The effect was electric. Military morale skyrocketed. Training improved, and the Pentagon was able to recapitalize its “platforms” — the military term for ships, planes, and vehicles — with equipment that used the latest technology and was therefore less vulnerable and more lethal. The geriatric leaders of the USSR, who a few years before had dreamed of building a blue-water navy that could challenge the U.S., now realized that they were in a competition they could not possibly win: The “correlation of forces” was moving decisively in the direction of freedom. Throughout the rest of the 1980s, the reality of growing American power, coupled with Reagan’s eloquence and conviction, forced the Soviets increasingly into a corner. Finally they threw in the towel. Only a few years later, America’s newly empowered military paid another dividend: It provided the overwhelming force behind Operation Desert Storm. The strategic buildup Reagan initiated made possible the end of the Cold War, and the peace and prosperity that America enjoyed throughout the 1990s, and up until 9/11.

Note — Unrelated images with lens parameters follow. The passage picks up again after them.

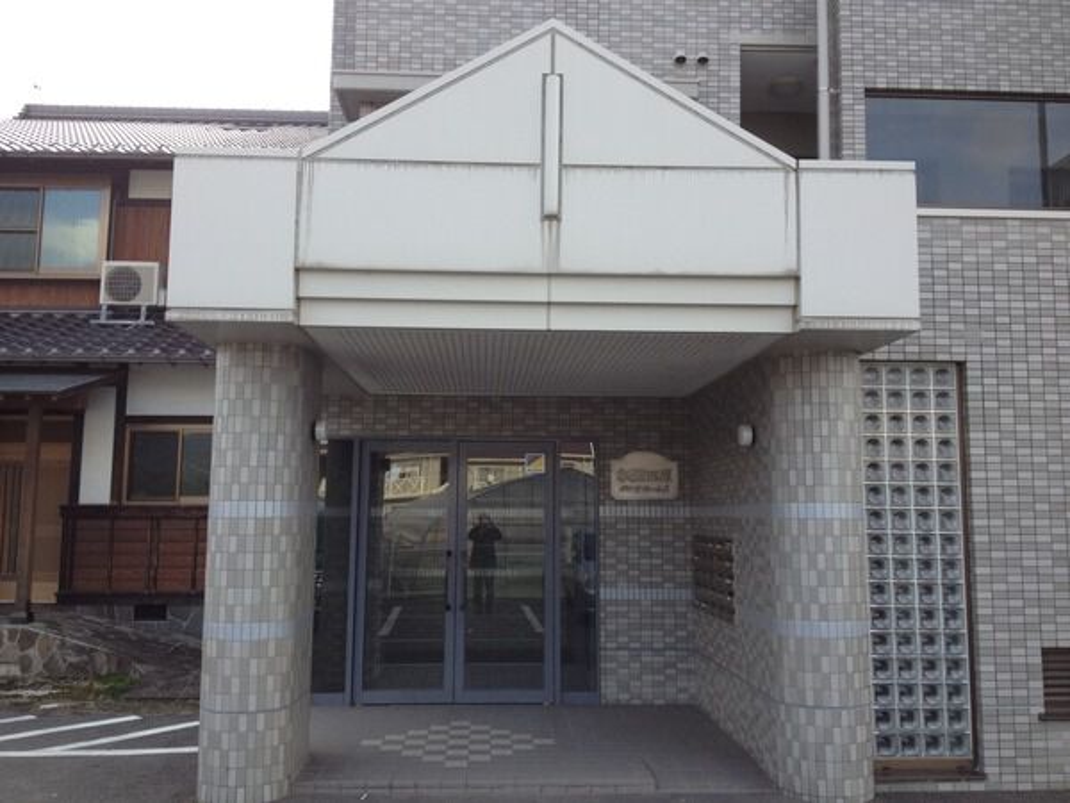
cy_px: 402
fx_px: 1082
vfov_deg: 40.7
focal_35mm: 35
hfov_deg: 52.6
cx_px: 535
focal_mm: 4.28
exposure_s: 1/317
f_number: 2.4
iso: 50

America is now reaching a decision point similar to the one Reagan faced in 1981, and it is important to understand clearly what is at stake. America is the defender of freedom in the world and therefore always a prime target for those who hate freedom. The progress of the international order toward peace and democracy depends on American power; and while the basket of Western foreign policy contains many tools, what underpins them all is a U.S. military that the world knows is capable of defeating threats swiftly and effectively.
Judged by this standard, the situation facing the U.S. military is grave. America’s armed forces are, in one respect, better off than in 1981. The volunteer force is a proven, mature, and successful model; America is protected by the finest servicemen and women in history. But because of decisions over the last 15 years — driven more by budgetary than by military considerations — the Army is too small, the Navy and Marine Corps may well be too small, and much of the equipment in all the services is too old and increasingly unreliable. Without a substantial increase in procurement spending, beginning now and sustained over the next five to ten years — an increase measured not in billions but in tens of billions of dollars per year above current estimates — the U.S. will be unable to modernize its forces to the degree necessary to preserve its security with the necessary margin of safety.
President Bush, to his credit, has submitted a budget for FY 2008 that begins to recognize the true requirements of American security. If the president has his way, defense spending will increase by more than 10 percent over last year. That is a hugely important first step, but it is not enough. Congress should give the president his request for defense this year — but both ends of Pennsylvania Avenue also need to adopt a rule that the core defense budget should never sink below 4 percent of the nation’s GDP. The War on Terror will eventually end, but the need for American strength will not; there is no conceivable international scenario for the next generation that does not justify at least such a modest ongoing investment in the nation’s security. As Reagan liked to say, “Of the four wars in my lifetime, none came about because America was too strong.”